> _Butir Tugas A_
Tentukan apakah setiap pernyataan berikut sesuai dengan teks tentang satelit LAPAN A2: (i) satelit tersebut diluncurkan dengan roket milik Indonesia; (ii) satelit tersebut berbobot 78 kilogram; (iii) uji coba pelepasan satelit tersebut dilakukan di Sriharikota. Jawab "ya" atau "tidak" untuk masing-masing pernyataan dan kutip kata-kata penentunya dari teks.
> _Butir Tugas B_
Lanjutkan teks tentang satelit LAPAN A2 mulai dari kalimat terakhirnya.

Berharap Kemandirian Antariksa Indonesia

| dilihat 2256

AKARPADINEWS.COM | SENIN, 28 September lalu, satelit hasil racikan perekayasa dari Lembaga Penerbangan dan Antariksa Nasional (LAPAN) yang bernama LAPAN A2, mengantariksa. Keberadaan satelit itu diharapkan nantinya memantau perubahan tata guna lahan, pertanian, cuaca, hingga kemaritiman.

Sayang, peluncuran satelit yang dirancang oleh perekayasa Indonesia berusia 30 hingga 40 tahun itu, dan dibantu ahli Jerman, menumpang roket milik India karena tidak adanya bandar antariksa di Indonesia. A2 yang berbobot 78 kilogram, menumpang TSLV-C30, roket India dan diterbangkan bersama muatan utamanya yaitu satelit astronomi Astrosat yang juga milik India. Peluncurannya pun dilakukan di Pusat Antariksa Satish Dhawan, Sriharikota, India. Sementara uji coba pelepasan Satelit A2 di Pusat Teknologi Satelit Lapan, Rancabungur, Bogor, Jawa Barat, awal September lalu.

> _Catatan yang Ditampilkan_
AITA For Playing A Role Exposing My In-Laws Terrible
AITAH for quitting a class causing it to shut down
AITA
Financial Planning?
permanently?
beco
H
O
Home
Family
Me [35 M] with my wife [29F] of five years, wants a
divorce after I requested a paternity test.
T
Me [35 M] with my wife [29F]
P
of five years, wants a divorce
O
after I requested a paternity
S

> _Hasil Tugas A_
(i) Tidak: "menumpang roket milik India karena tidak adanya bandar antariksa di Indonesia".
(ii) Ya: "A2 yang berbobot 78 kilogram".
(iii) Tidak: "uji coba pelepasan Satelit A2 di Pusat Teknologi Satelit Lapan, Rancabungur, Bogor, Jawa Barat".

> _Hasil Tugas B_
A2 berada diorbit dekat ekuator dengan inklinasi enam derajat pada ketinggian 650 kilometer dari permukaan bumi. Dengan posisi orbit tersebut, LAPAN A2 akan mengintari wilayah Indonesia sebanyak 14 kali setiap hari dengan periode orbit 100 menit. Pergerakannya mencakup enam derajat Lintang Selatan hingga enam derajat Lintang Utara.

Meski ukurannya kecil, LAPAN A2 lebih canggih ketimbang pendahulunya, Satelit LAPAN A1. Pasalnya, ketinggian A2 dari atas bumi lebih tinggi 20 kilometer dibandingkan A1. A2 juga satelit ekuatorial yang mengelilingi bagian khatulistiwa bumi, bukan seperti A1, satelit polar yang mengelilingi kutub bumi. Dengan demikian, daya sapuan A2 lebih maksimal.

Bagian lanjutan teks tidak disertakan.